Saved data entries
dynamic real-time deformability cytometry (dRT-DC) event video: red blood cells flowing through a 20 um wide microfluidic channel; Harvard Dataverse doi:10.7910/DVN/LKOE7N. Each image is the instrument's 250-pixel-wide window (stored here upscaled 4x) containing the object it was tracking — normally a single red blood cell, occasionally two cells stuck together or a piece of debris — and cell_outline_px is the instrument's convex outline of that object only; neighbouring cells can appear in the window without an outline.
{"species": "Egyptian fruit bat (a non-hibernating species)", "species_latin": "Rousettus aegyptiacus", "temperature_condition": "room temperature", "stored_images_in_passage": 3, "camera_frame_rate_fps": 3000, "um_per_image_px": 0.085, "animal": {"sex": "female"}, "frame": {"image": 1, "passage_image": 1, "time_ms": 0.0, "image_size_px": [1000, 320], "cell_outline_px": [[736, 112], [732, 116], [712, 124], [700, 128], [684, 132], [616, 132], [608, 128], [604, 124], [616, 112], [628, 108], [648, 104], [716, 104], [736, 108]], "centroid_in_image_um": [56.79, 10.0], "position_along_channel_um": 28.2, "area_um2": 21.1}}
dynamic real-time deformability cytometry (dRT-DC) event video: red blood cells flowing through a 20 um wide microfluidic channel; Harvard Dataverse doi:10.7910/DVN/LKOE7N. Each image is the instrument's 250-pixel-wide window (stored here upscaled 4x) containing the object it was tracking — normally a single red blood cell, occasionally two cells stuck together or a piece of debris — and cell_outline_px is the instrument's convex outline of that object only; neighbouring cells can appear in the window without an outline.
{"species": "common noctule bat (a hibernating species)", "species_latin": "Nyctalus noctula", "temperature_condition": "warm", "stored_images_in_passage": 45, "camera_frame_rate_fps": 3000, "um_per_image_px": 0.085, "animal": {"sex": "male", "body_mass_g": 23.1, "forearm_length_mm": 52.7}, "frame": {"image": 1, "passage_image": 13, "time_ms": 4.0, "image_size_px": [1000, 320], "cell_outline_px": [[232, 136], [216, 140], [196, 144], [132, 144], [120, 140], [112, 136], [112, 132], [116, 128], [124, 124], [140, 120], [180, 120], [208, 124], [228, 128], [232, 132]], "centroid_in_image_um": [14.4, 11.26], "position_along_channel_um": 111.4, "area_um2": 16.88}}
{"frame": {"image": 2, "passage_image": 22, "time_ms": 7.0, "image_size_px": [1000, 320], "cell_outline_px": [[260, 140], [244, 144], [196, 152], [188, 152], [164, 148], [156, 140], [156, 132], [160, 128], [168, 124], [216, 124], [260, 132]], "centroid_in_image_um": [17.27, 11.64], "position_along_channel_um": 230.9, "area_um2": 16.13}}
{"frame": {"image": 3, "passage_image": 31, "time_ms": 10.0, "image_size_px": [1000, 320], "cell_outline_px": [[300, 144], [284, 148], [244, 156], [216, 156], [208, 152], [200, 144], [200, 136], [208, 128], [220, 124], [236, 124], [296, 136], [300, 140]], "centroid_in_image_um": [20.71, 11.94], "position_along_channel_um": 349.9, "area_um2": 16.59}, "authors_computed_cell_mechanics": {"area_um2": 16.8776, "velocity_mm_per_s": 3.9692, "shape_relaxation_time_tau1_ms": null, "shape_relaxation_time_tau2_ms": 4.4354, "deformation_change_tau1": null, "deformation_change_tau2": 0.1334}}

Task instructions:
Return the lines above exactly, keeping every word.

Task answer:
dynamic real-time deformability cytometry (dRT-DC) event video: red blood cells flowing through a 20 um wide microfluidic channel; Harvard Dataverse doi:10.7910/DVN/LKOE7N. Each image is the instrument's 250-pixel-wide window (stored here upscaled 4x) containing the object it was tracking — normally a single red blood cell, occasionally two cells stuck together or a piece of debris — and cell_outline_px is the instrument's convex outline of that object only; neighbouring cells can appear in the window without an outline.
{"species": "Egyptian fruit bat (a non-hibernating species)", "species_latin": "Rousettus aegyptiacus", "temperature_condition": "room temperature", "stored_images_in_passage": 3, "camera_frame_rate_fps": 3000, "um_per_image_px": 0.085, "animal": {"sex": "female"}, "frame": {"image": 1, "passage_image": 1, "time_ms": 0.0, "image_size_px": [1000, 320], "cell_outline_px": [[736, 112], [732, 116], [712, 124], [700, 128], [684, 132], [616, 132], [608, 128], [604, 124], [616, 112], [628, 108], [648, 104], [716, 104], [736, 108]], "centroid_in_image_um": [56.79, 10.0], "position_along_channel_um": 28.2, "area_um2": 21.1}}
dynamic real-time deformability cytometry (dRT-DC) event video: red blood cells flowing through a 20 um wide microfluidic channel; Harvard Dataverse doi:10.7910/DVN/LKOE7N. Each image is the instrument's 250-pixel-wide window (stored here upscaled 4x) containing the object it was tracking — normally a single red blood cell, occasionally two cells stuck together or a piece of debris — and cell_outline_px is the instrument's convex outline of that object only; neighbouring cells can appear in the window without an outline.
{"species": "common noctule bat (a hibernating species)", "species_latin": "Nyctalus noctula", "temperature_condition": "warm", "stored_images_in_passage": 45, "camera_frame_rate_fps": 3000, "um_per_image_px": 0.085, "animal": {"sex": "male", "body_mass_g": 23.1, "forearm_length_mm": 52.7}, "frame": {"image": 1, "passage_image": 13, "time_ms": 4.0, "image_size_px": [1000, 320], "cell_outline_px": [[232, 136], [216, 140], [196, 144], [132, 144], [120, 140], [112, 136], [112, 132], [116, 128], [124, 124], [140, 120], [180, 120], [208, 124], [228, 128], [232, 132]], "centroid_in_image_um": [14.4, 11.26], "position_along_channel_um": 111.4, "area_um2": 16.88}}
{"frame": {"image": 2, "passage_image": 22, "time_ms": 7.0, "image_size_px": [1000, 320], "cell_outline_px": [[260, 140], [244, 144], [196, 152], [188, 152], [164, 148], [156, 140], [156, 132], [160, 128], [168, 124], [216, 124], [260, 132]], "centroid_in_image_um": [17.27, 11.64], "position_along_channel_um": 230.9, "area_um2": 16.13}}
{"frame": {"image": 3, "passage_image": 31, "time_ms": 10.0, "image_size_px": [1000, 320], "cell_outline_px": [[300, 144], [284, 148], [244, 156], [216, 156], [208, 152], [200, 144], [200, 136], [208, 128], [220, 124], [236, 124], [296, 136], [300, 140]], "centroid_in_image_um": [20.71, 11.94], "position_along_channel_um": 349.9, "area_um2": 16.59}, "authors_computed_cell_mechanics": {"area_um2": 16.8776, "velocity_mm_per_s": 3.9692, "shape_relaxation_time_tau1_ms": null, "shape_relaxation_time_tau2_ms": 4.4354, "deformation_change_tau1": null, "deformation_change_tau2": 0.1334}}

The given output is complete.